Saturday, February 19, 2011

Steve Galluccio – Nice Italian boys DO write about gay life!

Funkytown had just reached the million dollar mark when I met with its happy screenwriter, Steve Galluccio, at a café off Boulevard Saint-Laurent this week. “For a film to make a million in just two weeks, especially one that’s not a comedy – it’s a drama and it’s a bit dark; it reaches a certain demographic – yeah, that’s a big deal.” By a certain demographic, that could mean me: a gay boy who danced and cruised from the mid-70s to the mid-80s on Stanley Street. In fact, my very first time in a “mixed” (gay and straight) bar, at age 18, was the Lime Light, the disco after which the film’s The Starlight was based.

One novel and daring aspect of the film is that it’s bilingual, just like the city it reflects. Subtitles help you out when French is spoken – even during gay gossip columnist’s fabulous Franglais, a switching back and forth between français and anglais (French and English) that Montrealers speak and love. C’est un fabulous way to carry on, n’est-ce pas?

But the film isn’t just about dancing gay boys. Little did I know or care at the time, non-gays were also into disco in a big way; together the two groups made Montréal the number-two city for disco, after NYC of course. Steve’s script expertly wove main and sub-plots of fame, greed, drugs and yes – an Italian boy in denial about his homosexuality – that started, climaxed and resolved to leave me perfectly satisfied. Perhaps that sort of plot perfection comes from Steve’s roots in theatre, which he’ll revisit at this spring’s Montreal Fringe® festival as Master of Ceremonies. He helped get the Fringe Festival started “Twenty years ago! It seems surreal that it happened that long ago.”

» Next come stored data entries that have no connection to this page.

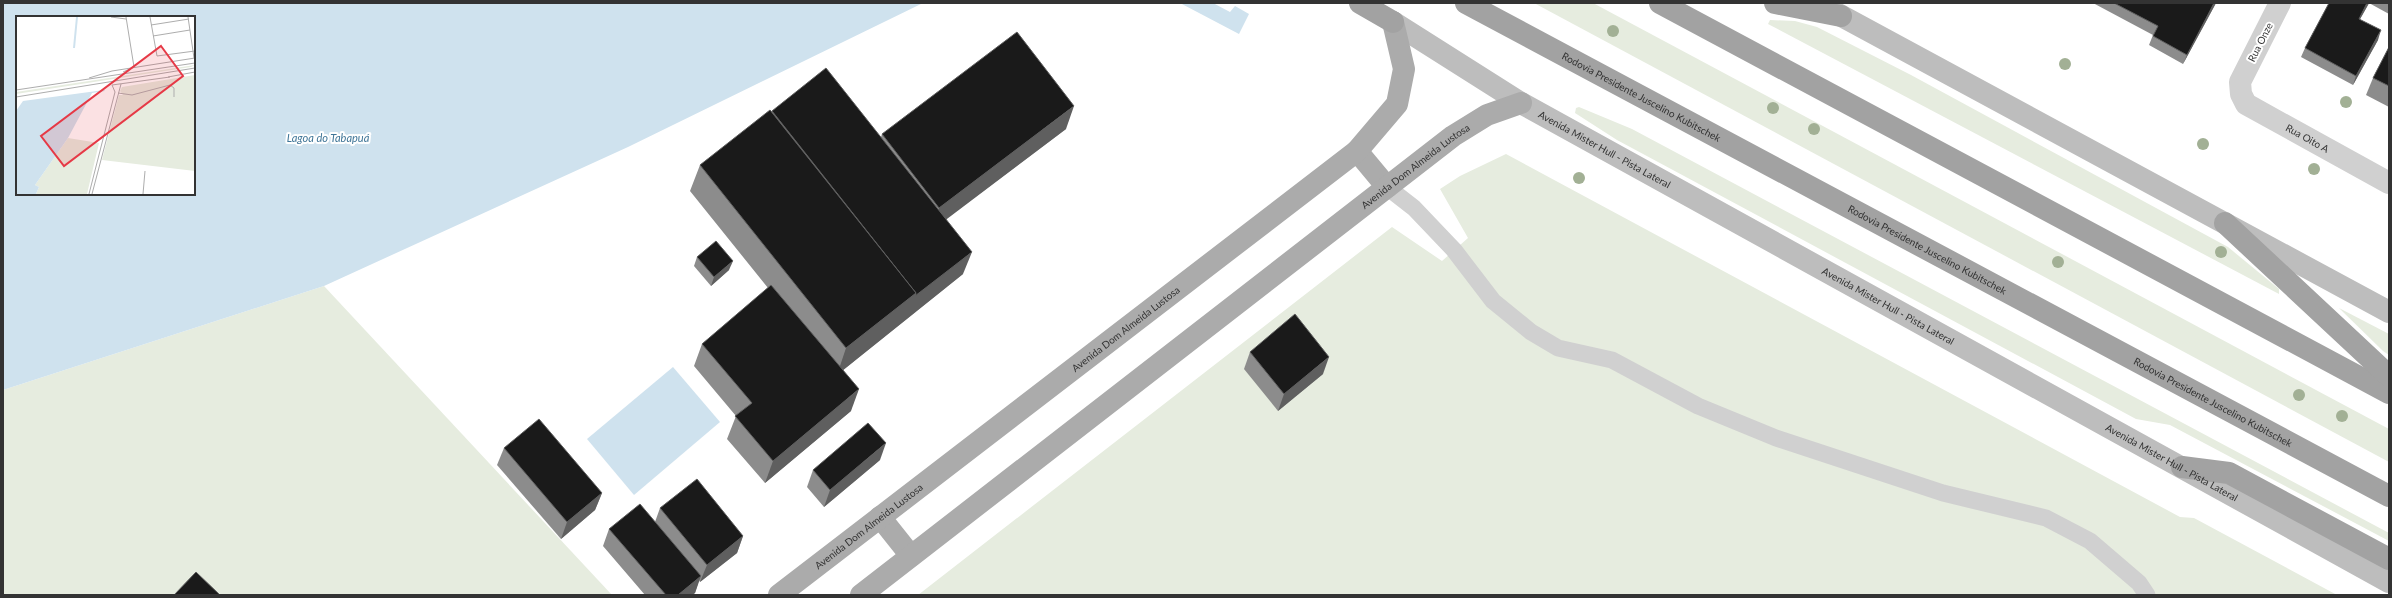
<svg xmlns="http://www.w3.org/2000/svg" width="2392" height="598" font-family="Lato,sans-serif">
  <rect width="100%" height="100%" fill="#fff"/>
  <!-- green -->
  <g fill="#e6ecdf">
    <polygon points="1534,3 1593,3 2389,429 2389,462"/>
    <polygon points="1770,20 1795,21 1817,27 1911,75 2228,247 2279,289 2279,294 1768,24"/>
    <polygon points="1579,107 1632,129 2389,533 2389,541 2170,425 2136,419 1617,140 1575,113 1576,108"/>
    <polygon points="1506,154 2180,517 2194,518 2337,595 918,595 1392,227 1442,261 1468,238 1440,189 1460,176"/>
    <polygon points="324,286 612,595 3,595 3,390"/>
    <polygon points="2339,308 2389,334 2389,355 2383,351"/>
  </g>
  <!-- water -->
  <g fill="#cfe2ee" fill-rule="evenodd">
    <path d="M 3,3 L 923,3 L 628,147 L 324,286 L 3,390 ZM 17,17 L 194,17 L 194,194 L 17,194 Z"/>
    <polygon points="1180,3 1213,3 1230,12 1235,6 1249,14 1239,34"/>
    <polygon points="673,367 720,422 634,495 587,439"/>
  </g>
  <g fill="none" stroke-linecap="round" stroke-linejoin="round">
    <!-- service -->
    <polyline stroke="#d0d0d0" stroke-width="17" points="1387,187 1414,208 1454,250 1493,301 1531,332 1558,348 1612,360 1698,406 1776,438 1943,493 2046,518 2090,541 2139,583 2147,595"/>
    <!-- minor -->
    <path stroke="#d0d0d0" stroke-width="22" id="s1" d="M 2280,3 L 2240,82 L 2241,94 L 2246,104 L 2389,183"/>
    <!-- secondary -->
    <g stroke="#bdbdbd" stroke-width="22">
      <polyline points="1825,7 2389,312"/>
      <path id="s2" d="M 1393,22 L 1521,103 L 2389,582"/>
    </g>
    <!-- primary -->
    <g stroke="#ababab" stroke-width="22">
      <polyline points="1357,151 1387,187"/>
      <polyline points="880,517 911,556"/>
      <path id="s3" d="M 779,595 L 1357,151 L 1397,104 L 1404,69 L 1393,22"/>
      <path id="s4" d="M 861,595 L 1453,136 L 1487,115 L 1521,103"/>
    </g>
    <!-- trunk -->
    <g stroke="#a2a2a2" stroke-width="22">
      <polyline points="1360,3 1393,22"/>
      <path id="s5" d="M 1466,3 L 2389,496"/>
      <polyline points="1660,3 2389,393"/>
      <polyline points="1775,3 1841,16"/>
      <polyline points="2225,223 2389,376"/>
      <polyline points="2182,467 2229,473 2389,559"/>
    </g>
  </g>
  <!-- trees -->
  <g fill="#a2b095">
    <circle cx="1613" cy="31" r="6"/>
    <circle cx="2065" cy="64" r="6"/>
    <circle cx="2346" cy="102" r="6"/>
    <circle cx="1773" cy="108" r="6"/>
    <circle cx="1814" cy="129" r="6"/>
    <circle cx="2203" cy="144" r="6"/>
    <circle cx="2314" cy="169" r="6"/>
    <circle cx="1579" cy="178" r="6"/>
    <circle cx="2221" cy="252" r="6"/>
    <circle cx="2058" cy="262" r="6"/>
    <circle cx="2299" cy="395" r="6"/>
    <circle cx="2342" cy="416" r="6"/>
  </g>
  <!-- wall -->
  <g fill="#8c8c8c">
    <polygon points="2093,3 2216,3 2183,64 2149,45 2153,35"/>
    <polygon points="2329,3 2389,3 2389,14 2369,3 2360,19 2378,40 2353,85 2301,57 2305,48"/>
    <polygon points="2389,47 2389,107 2366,95 2373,78"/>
    <polygon points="772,111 881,137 882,134 1066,129 946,219 963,274 843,370 851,411 765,483 727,439 736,416 694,366 702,344 768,288 690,191 700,165"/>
    <polygon points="697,257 729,270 711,286 694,266"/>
    <polygon points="1250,352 1323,374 1278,411 1244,369"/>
    <polygon points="504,448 602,493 595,510 561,539 497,465"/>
    <polygon points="880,460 824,507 807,487 813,470"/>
    <polygon points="660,508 743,536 737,553 700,582 699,580 695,593 692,595 645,595 603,546 609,529 655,522"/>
  </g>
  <!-- shaded-wall -->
  <g fill="#5f5f5f">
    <polygon points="2214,3 2216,3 2183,64 2187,55"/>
    <polygon points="2367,3 2369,3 2368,5 2355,28 2359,19"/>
    <polygon points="2381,30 2378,40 2353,85 2356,76"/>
    <polygon points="1074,106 1066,129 931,231 939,208"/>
    <polygon points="972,252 963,274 837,375 846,348 916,293"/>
    <polygon points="733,261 729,270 711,286 714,277"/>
    <polygon points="1329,357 1323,374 1278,411 1284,394"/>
    <polygon points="859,389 851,411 765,483 773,461"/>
    <polygon points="886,443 880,460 824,507 830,490"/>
    <polygon points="602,493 595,510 561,539 567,522"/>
    <polygon points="743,536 737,553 700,582 707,565"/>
    <polygon points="701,576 695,593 692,595 678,595"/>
  </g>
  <!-- building -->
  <g fill="#1a1a1a" stroke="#5f5f5f">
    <polygon points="2114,3 2214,3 2187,55 2153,36 2158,26"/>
    <polygon points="2329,3 2367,3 2359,19 2381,30 2356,76 2305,48"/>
    <polygon points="1017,32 1074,106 939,208 882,134"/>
    <polygon points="2389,47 2389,86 2373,78"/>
    <polygon points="826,68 972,252 915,296 916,293 772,111"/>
    <polygon points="770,110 916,293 846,348 700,165"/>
    <polygon points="716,241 733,261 714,277 697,257"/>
    <polygon points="771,285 859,389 773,461 735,416 752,403 702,344"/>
    <polygon points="1295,314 1329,357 1284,394 1250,352"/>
    <polygon points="539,419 602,493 567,522 504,448"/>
    <polygon points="868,423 886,443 830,490 813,470"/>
    <polygon points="697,479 743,536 707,565 660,508"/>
    <polygon points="640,504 701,576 678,595 666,595 609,529"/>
    <polygon points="196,572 220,595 174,595"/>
  </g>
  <g text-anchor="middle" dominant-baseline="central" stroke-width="4" stroke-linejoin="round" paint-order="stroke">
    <!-- street labels -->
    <g font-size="10" fill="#333" stroke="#fff">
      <text transform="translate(2260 42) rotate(-63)">Rua Onze</text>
      <text stroke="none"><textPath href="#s5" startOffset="199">Rodovia Presidente Juscelino Kubitschek</textPath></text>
      <text stroke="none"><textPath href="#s1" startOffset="182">Rua Oito A</textPath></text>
      <text stroke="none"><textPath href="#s2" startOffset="247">Avenida Mister Hull - Pista Lateral</textPath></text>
      <text stroke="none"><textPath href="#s4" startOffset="701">Avenida Dom Almeida Lustosa</textPath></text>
      <text stroke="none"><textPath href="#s5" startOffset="523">Rodovia Presidente Juscelino Kubitschek</textPath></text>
      <text stroke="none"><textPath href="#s2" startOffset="571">Avenida Mister Hull - Pista Lateral</textPath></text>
      <text stroke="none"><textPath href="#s3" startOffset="437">Avenida Dom Almeida Lustosa</textPath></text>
      <text stroke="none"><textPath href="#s5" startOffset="847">Rodovia Presidente Juscelino Kubitschek</textPath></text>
      <text stroke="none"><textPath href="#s2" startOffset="895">Avenida Mister Hull - Pista Lateral</textPath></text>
      <text stroke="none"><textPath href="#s3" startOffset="113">Avenida Dom Almeida Lustosa</textPath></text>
    </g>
    <!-- water labels -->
    <g font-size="11" font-style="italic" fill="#3f7597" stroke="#fff">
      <text x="328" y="137">Lagoa do Tabapuá</text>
    </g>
  </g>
  <!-- overview -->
  <g transform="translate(16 16)">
    <rect width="179" height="179" fill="#fff"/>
    <path d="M 179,49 L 175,51 L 0,78 L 0,76 ZM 179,59 L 179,155 L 86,144 L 103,79 L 107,79 L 104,75 L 106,71 ZM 52,122 L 83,127 L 71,178 L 20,178 L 23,171 L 19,169 Z" fill="#e6ecdf"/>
    <path d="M 88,74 L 89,75 L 76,77 L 52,122 L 19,169 L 23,171 L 20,178 L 0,178 L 0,95 L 7,85 Z" fill="#cfe2ee"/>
    <path fill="none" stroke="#cfe2ee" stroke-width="2" d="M 58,32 L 61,1"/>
    <path fill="none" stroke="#adadad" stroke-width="1" d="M 95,1 L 110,3M 110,1 L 118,51M 134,1 L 141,40 L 179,35M 172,1 L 178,42M 135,9 L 173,3M 137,20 L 174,14M 107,56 L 118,51M 152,61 L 179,56M 73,62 L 96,55 L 179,42M 96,69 L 154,61M 0,74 L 179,47M 102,77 L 116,79 L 154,69 L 158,72 L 158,81M 0,81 L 179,52M 73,178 L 99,76 L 96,69M 76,178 L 105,68M 127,178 L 129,155"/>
    <path fill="#e63946" fill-opacity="0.15" stroke="#e63946" stroke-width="2" d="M 145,30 L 167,60 L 48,150 L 25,120 Z"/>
    <rect width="179" height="179" fill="none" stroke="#333" stroke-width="2"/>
  </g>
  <!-- border -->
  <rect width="2392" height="598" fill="none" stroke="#333333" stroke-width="8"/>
</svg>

His Mambo Italiano – which also was made into a hit film – was the longest-running show at Montréal’s Centaur Theatre to date. “There were over 200 shows in Montréal,” he said. “And Mambo’s been playing somewhere in the world ever since it started ten years ago. Right now it’s playing in Brazil, and soon in Kelowna and Vancouver.” It was translated into French by one of Canada’s most prominent – and also gay – playwrights, Michel Tremblay. Based on Steve’s own Italian upbringing, Mambo is a comedy about a young man and his equally Italian boyfriend and how they and their families cope – or don’t cope – with it all.

Something that Steve had in common with one of his characters was that he didn’t really come out until his mid-twenties. “There was a period when I was very lonely. I had no gay friends, I was Italian, not really meeting any gays.” So he was touched by the feedback he got from Italian gay boys about Mambo Italiano. “I get a lot of emails about Mambo – especially now on Facebook: ‘Thank you so much.’ ‘You helped me come out.’ ‘You changed my life.’ The movie brought [the subject] to the forefront that it was possible to be gay and Italian. No one ever talked about it before.”

Steve’s other works include the play In Piazza San Domenico, soon to be mounted in Germany, scripts for French-language TV comedy shows, and he created the comedy Ciao Bella – shot in French and then in English, also for TV.

His next project is a guide book to his favourite hangouts in Montréal, expected to come out later this year. But what’s Steve’s favourite hangout of all? At home with his partner of two years in western Saint-Laurent. “We’re building an extension. For my clothes,” he jokes. “Really, because I’m moving into his house, I wanted to have something that’s my own. But this is the first time in my life that I have a serious relationship. At fifty!”